Des matériaux qui se réparent tout seuls

Tous les objets de notre quotidien ont une durée de vie limitée et parfois trop courte. Cependant, l’être humain est capable de vivre beaucoup plus longtemps. Serait-il donc possible de se baser sur le principe du corps humain pour étendre la durée de vie de nos objets du quotidien?

vélo cassé

Un vélo cassé qui se réparerait tout seul, est-ce pour bientôt? (Image: CanStockPhoto / zothen)

Que ce soit un téléphone portable, des chaussures, une voiture ou un vélo, ils casseront tous en quelques années et il faudra les remplacer. Cependant, les êtres humains, comme toi, sont capables de vivre en moyenne 80 ans car le corps humain a la faculté de se régénérer tout seul. Si nous arrivions à baser le cycle de vie des matériaux sur le même principe que celui des êtres humains, il serait donc possible d’étendre la durée de vie de nos objets du quotidien.

Des recherches sont actuellement réalisées sur des matériaux que l’on appelle composite. Les fameuses fibres de carbone sont un exemple de ces composites dont on entend beaucoup parler. Elles sont utilisées de plus en plus dans les équipements de sport, dans les voitures ou encore dans les avions.

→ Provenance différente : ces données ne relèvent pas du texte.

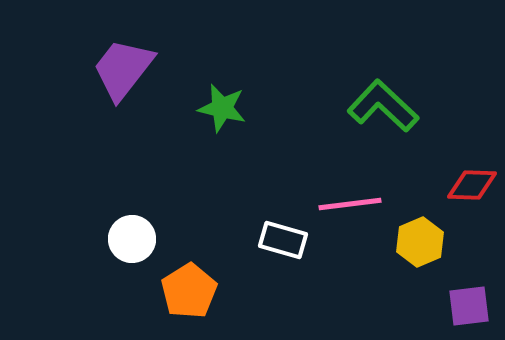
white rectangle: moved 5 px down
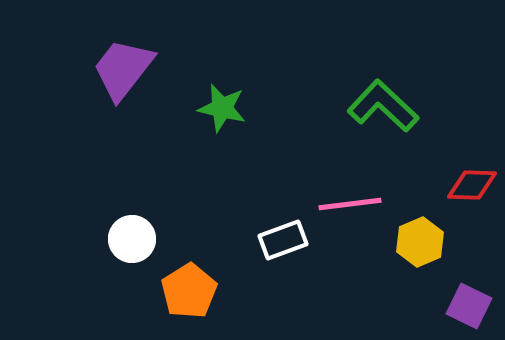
white rectangle: rotated 36 degrees counterclockwise
purple square: rotated 33 degrees clockwise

Des matériaux pour le transport

Un composite, comme son nom l’indique est composé de plusieurs matériaux, chacun ayant des propriétés physiques et chimiques différentes. La combinaison de ces matériaux nous permet d’obtenir des propriétés adaptées à l’application désirée. Par exemple, si l’application désirée est de rendre le chocolat croquant, il suffit d’y ajouter des noisettes. Et oui, le chocolat aux noisettes est un matériau composite!

fibres de carbone

Fibres de carbone. (Image: Cjp24/ Wikimedia commons)

Un matériau composite contient des fibres et de la résine. Les fibres peuvent être en carbone, mais aussi en verre ou encore se composer de matériaux plus naturels comme le lin. Elles sont d’abord tissées pour former un tissu. Plusieurs couches de ce tissu sont ensuite superposées avec différentes orientations en fonction de l’application désirée, puis consolidées par de la résine. Une fois consolidé, ce composite a un gros avantage: il est très léger et également très résistant. C’est pour cela qu’il est utilisé de plus en plus dans le transport. Non seulement dans l’aviation mais aussi un grand nombre des nouvelles voitures sont réalisées en partie avec ces matériaux. Cependant, ces fameux composites ont un inconvénient: lorsque des fissures se créent, il est très difficile de les réparer.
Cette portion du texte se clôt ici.